The latest Ministry of Justice figures show that there are 56,544 outstanding Crown court cases at the end of January. Given that defence lawyers are paid for litigation when a case finishes, can the Secretary of State confirm what steps have been taken to assist legal aid lawyers with their cash flow at this time?
The hon. Lady will be glad to know that, as I referred to in my initial reply, we have already relaxed the evidence requirements for hardship payments and, importantly, reduced the threshold for work done by criminal lawyers to £450 from the current £5,000. It is absolutely essential that we maintain throughput, and as we move on through this year with the road map out of lockdown, I am confident that the court system will be able to list even more proactively, making sure that there is plenty of work for dedicated criminal legal aid lawyers.
The independent criminal legal aid review is a once-in-a-decade opportunity to fix a vital element of our criminal justice system.

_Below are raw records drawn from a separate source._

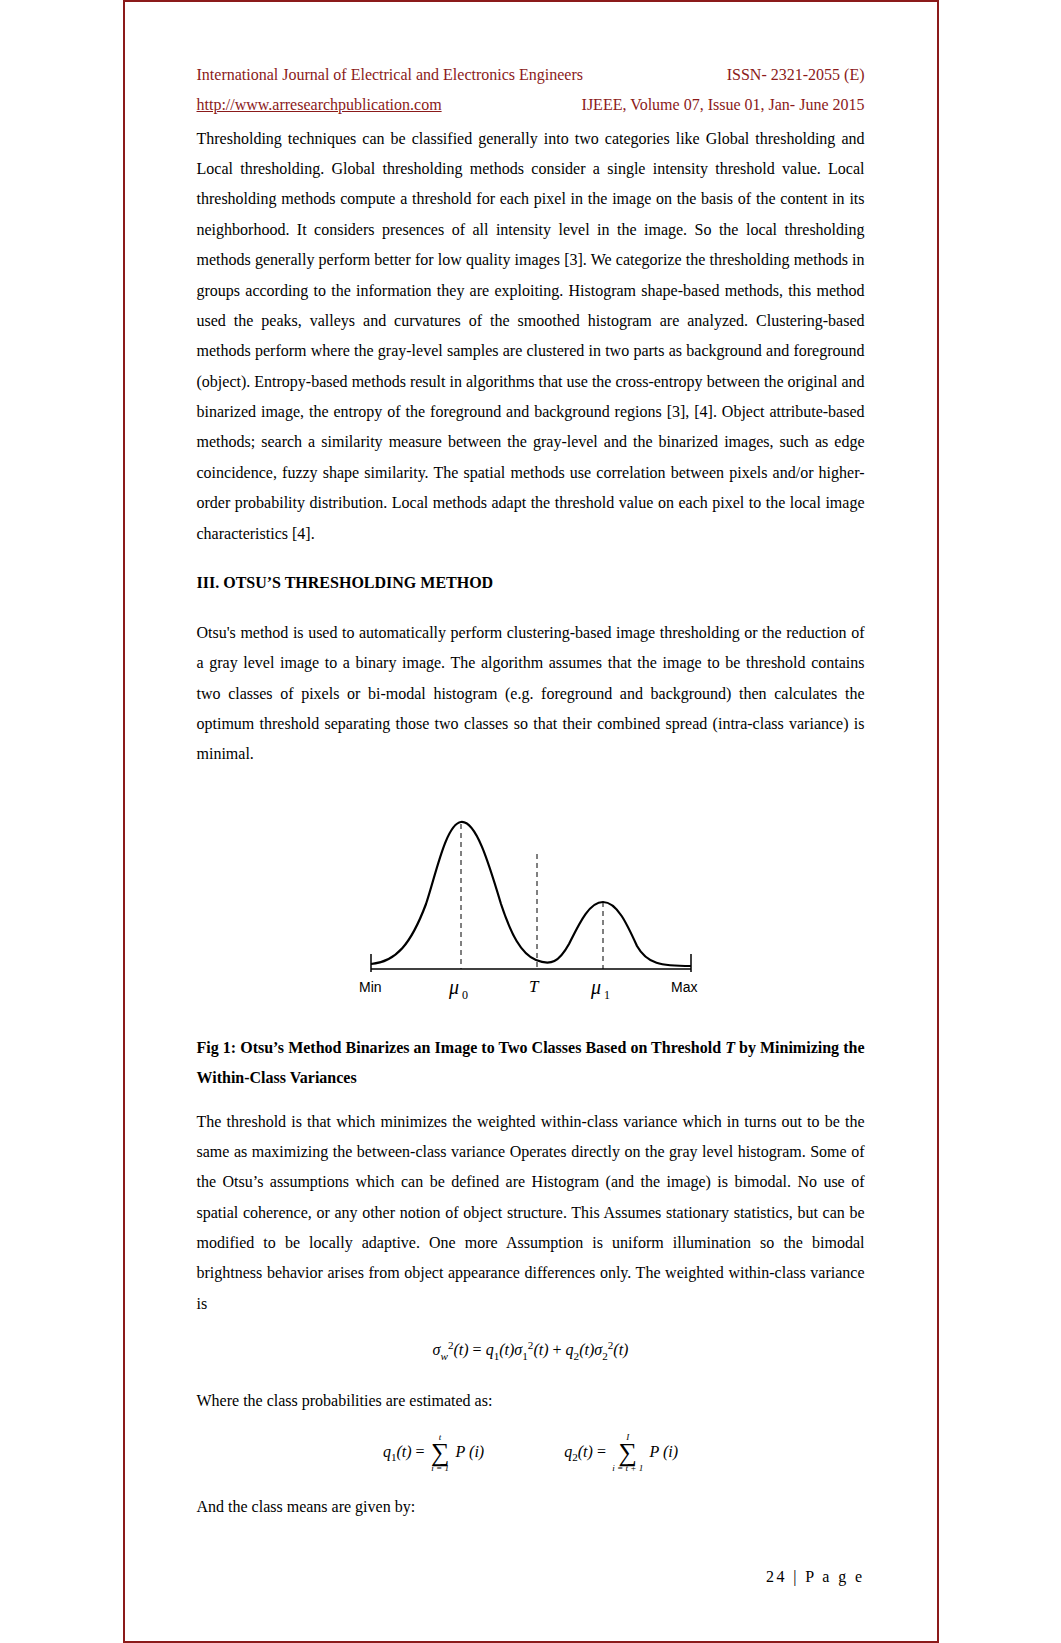International Journal of Electrical and Electronics Engineers ISSN- 2321-2055 (E)
http://www.arresearchpublication.com IJEEE, Volume 07, Issue 01, Jan- June 2015
Thresholding techniques can be classified generally into two categories like Global thresholding and Local thresholding. Global thresholding methods consider a single intensity threshold value. Local thresholding methods compute a threshold for each pixel in the image on the basis of the content in its neighborhood. It considers presences of all intensity level in the image. So the local thresholding methods generally perform better for low quality images [3]. We categorize the thresholding methods in groups according to the information they are exploiting. Histogram shape-based methods, this method used the peaks, valleys and curvatures of the smoothed histogram are analyzed. Clustering-based methods perform where the gray-level samples are clustered in two parts as background and foreground (object). Entropy-based methods result in algorithms that use the cross-entropy between the original and binarized image, the entropy of the foreground and background regions [3], [4]. Object attribute-based methods; search a similarity measure between the gray-level and the binarized images, such as edge coincidence, fuzzy shape similarity. The spatial methods use correlation between pixels and/or higher-order probability distribution. Local methods adapt the threshold value on each pixel to the local image characteristics [4].
III. OTSU’S THRESHOLDING METHOD
Otsu's method is used to automatically perform clustering-based image thresholding or the reduction of a gray level image to a binary image. The algorithm assumes that the image to be threshold contains two classes of pixels or bi-modal histogram (e.g. foreground and background) then calculates the optimum threshold separating those two classes so that their combined spread (intra-class variance) is minimal.
Min μ 0 T μ 1 Max
Fig 1: Otsu’s Method Binarizes an Image to Two Classes Based on Threshold T by Minimizing the Within-Class Variances
The threshold is that which minimizes the weighted within-class variance which in turns out to be the same as maximizing the between-class variance Operates directly on the gray level histogram. Some of the Otsu’s assumptions which can be defined are Histogram (and the image) is bimodal. No use of spatial coherence, or any other notion of object structure. This Assumes stationary statistics, but can be modified to be locally adaptive. One more Assumption is uniform illumination so the bimodal brightness behavior arises from object appearance differences only. The weighted within-class variance is
σw2(t) = q1(t)σ12(t) + q2(t)σ22(t)
Where the class probabilities are estimated as:
q1(t) = t∑i = 1 P (i)
q2(t) = I∑i = t + 1 P (i)
And the class means are given by:
24 | P a g e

There are more than 400 fewer criminal legal aid firms today than in 2015. That means that more than one in four has left the system. When these firms fold, legal aid family law departments often go with them, leaving domestic abuse victims without representation. Does the Secretary of State agree that the Government cannot simply wait for the recommendations of CLAR before taking action and that we must make sure that the number of unrepresented domestic abuse victims does not increase yet further.
The hon. Gentleman is right to talk about the need for representation for domestic abuse victims. He knows, of course, that in criminal scenarios the Crown Prosecution Service will act with regard to the prosecution of offences. He will also note that, in phase 1 of the CLAR process, up to £51 million a year has already been injected into criminal legal aid fees. That is the most significant increase in investment in legal aid for a quarter of a century. We are working on the existing body of evidence with the new chair of the criminal legal aid review, Sir Christopher Bellamy QC, who is already engaging with the professions. I am confident that his work will deal not only with the situation with regard to fees in court, but, as he says, the “sustainability” of those criminal legal aid firms that are the lifeblood of representation in that sector.